Saat itu Tuhan memanggilku untuk ikut Kursus Evangelisasi Pribadi ini justru lewat sebuah kesalahpahaman.

Ada prasyarat usia maximal 35 tahun (atau belum berulang tahun ke-36) untuk ikut kelas tersebut. Nah karena prasyarat tersebut, aku malah jadi berpikir, “Kalau tidak ikut Angkatan yang sekarang, maka aku tidak bisa ikutan lagi kelas ini.” Padahal aku masih cukup penasaran juga untuk mempelajari tentang alkitab dan ke-Katolik-an ini. Maka tanpa pikir lebih Panjang lagi, ya sudah aku mendaftar saja. Toh biaya pendaftaran hanya Rp. 50,000.

Setelah ikut kelas aku baru tahu, syarat usia tersebut dibuat karena aku ikut kelas yang Orang Muda Katolik, bukan kelas yang untuk Umum. Kalau kelas yang untuk Umum malah tidak ada prasyarat usia. Tapi balik lagi mungkin ini adalah sebuah kebetulan (yang disengaja).

Oh ya, ketertarikanku untuk memperdalam Alkitab juga terjadi secara kebetulan.

Kebetulan aku bergabung di penyelenggara Festival Film yang memiliki tema cukup sensitive, kebetulan juga salah satu partner dari festival tersebut adalah sebuah Sekolah Teologi di Jakarta yang sudah cukup berpikiran terbuka tentang issue-issue yang kami angkat. Kebetulan diawal kerjasama antara sekolah tersebut dan festival kami, aku yang diminta menjadi PIC di sekolah tersebut selama 5 hari penuh waktu itu.

Selama 5 hari bertugas di sekolah tersebut, aku tersentuh dengan murid-murid, dosen, dan staff disana. Dimana aku dapat merasakan mereka menawarkan cinta, persahabatan, dan pelayanan yang tulus untuk teman-teman yang mungkin terlahir berbeda. Dari cerita-cerita mereka tentang pelajaran di sekolah tersebut, aku menjadi tertarik untuk mendalami Alkitab dan tafsir-tafsirnya. Sayangnya sekolah tersebut tidak membuka kelas untuk paruh waktu, dan aku sudah tidak sanggup kalau harus kembali menjadi murid penuh waktu.
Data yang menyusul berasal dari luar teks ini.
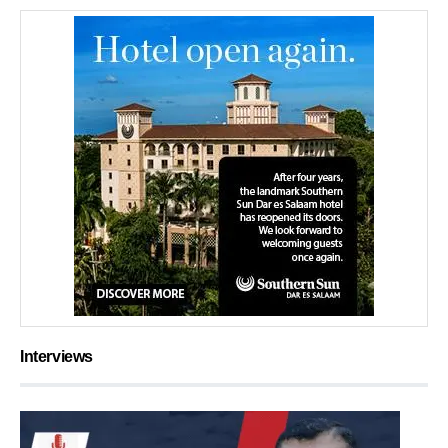
Interviews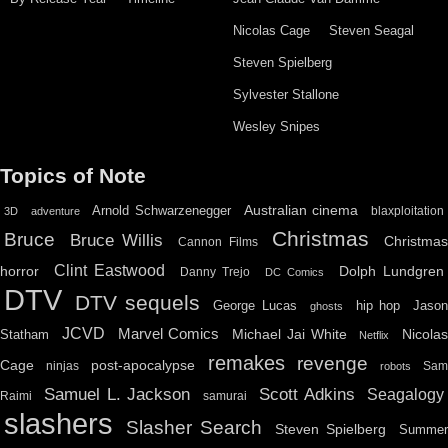
Nicolas Cage
Steven Seagal
Steven Spielberg
Sylvester Stallone
Wesley Snipes
Topics of Note
Australian cinema
Arnold Schwarzenegger
blaxploitation
3D
adventure
Christmas
Bruce
Bruce Willis
Christma
Cannon Films
Clint Eastwood
horror
Dolph Lundgren
Danny Trejo
DC Comics
DTV
DTV sequels
hip hop
Jason
George Lucas
ghosts
JCVD
Marvel Comics
Michael Jai White
Nicolas
Statham
Netflix
remakes
revenge
Cage
post-apocalypse
ninjas
Sa
robots
Scott Adkins
Samuel L. Jackson
Seagalogy
Raimi
samurai
slashers
Slasher Search
Steven Spielberg
Summe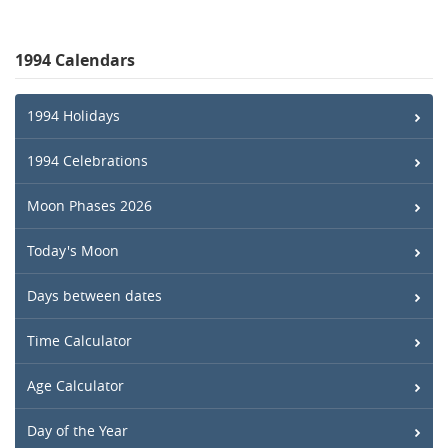
1994 Calendars
1994 Holidays
1994 Celebrations
Moon Phases 2026
Today's Moon
Days between dates
Time Calculator
Age Calculator
Day of the Year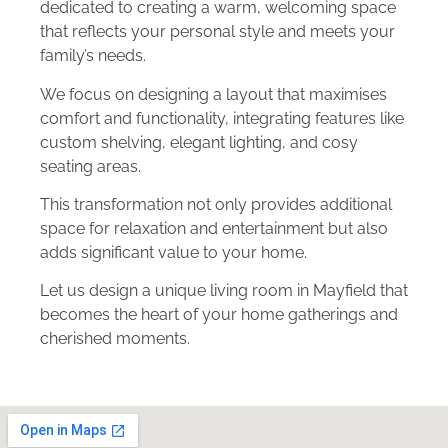
dedicated to creating a warm, welcoming space
that reflects your personal style and meets your
family’s needs.
We focus on designing a layout that maximises
comfort and functionality, integrating features like
custom shelving, elegant lighting, and cosy
seating areas.
This transformation not only provides additional
space for relaxation and entertainment but also
adds significant value to your home.
Let us design a unique living room in Mayfield that
becomes the heart of your home gatherings and
cherished moments.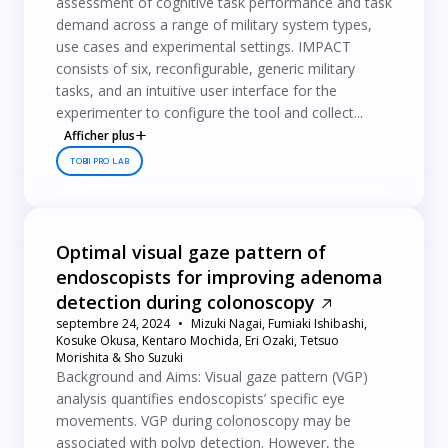
assessment of cognitive task performance and task
demand across a range of military system types,
use cases and experimental settings. IMPACT
consists of six, reconfigurable, generic military
tasks, and an intuitive user interface for the
experimenter to configure the tool and collect...
Afficher plus
TOBII PRO LAB
Optimal visual gaze pattern of
endoscopists for improving adenoma
detection during colonoscopy
septembre 24, 2024
Mizuki Nagai, Fumiaki Ishibashi,
Kosuke Okusa, Kentaro Mochida, Eri Ozaki, Tetsuo
Morishita & Sho Suzuki
Background and Aims: Visual gaze pattern (VGP)
analysis quantifies endoscopists’ specific eye
movements. VGP during colonoscopy may be
associated with polyp detection. However, the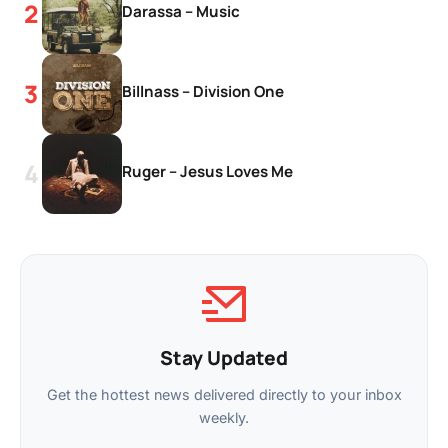
Darassa – Music
Billnass – Division One
Ruger – Jesus Loves Me
Stay Updated
Get the hottest news delivered directly to your inbox
weekly.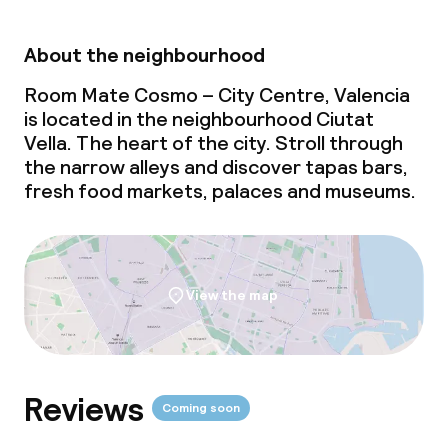
About the neighbourhood
Room Mate Cosmo – City Centre, Valencia
is located in the neighbourhood Ciutat
Vella. The heart of the city. Stroll through
the narrow alleys and discover tapas bars,
fresh food markets, palaces and museums.
View the map
Reviews
Coming soon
Makanya ketika ada kelas Kursus Evangelisasi Pribadi, yang notabene tidak akan mengganggu jam kerja-ku, aku menjadi sedikit penasaran. Hanya saja memang sebelum akhir 2019 lalu, aku belum terpanggil sama sekali untuk mengikuti kelas tersebut.

Dari kelas KEP, aku menjadi mendapat info-info lagi untuk pelatihan rohani lainnya. Dari konsultasi dengan pembimbing KEP pun, aku berhasil melewati masa sulitku dalam menghadapi pandemic sekaligus resesi saat ini.

 

***

Semakin aku ingat-ingat, semakin banyak kebetulan yang seakan-akan memanggilku untuk mendekat kepada-Nya.

Saat ini aku hanya berdoa memohon rahmat Tuhan, untuk bisa mendengar lebih jelas, jika memang aku dipanggil. Dan aku juga mohon rahmat dan kekuatan agar aku dapat benar-benar melaksanakan panggilanku.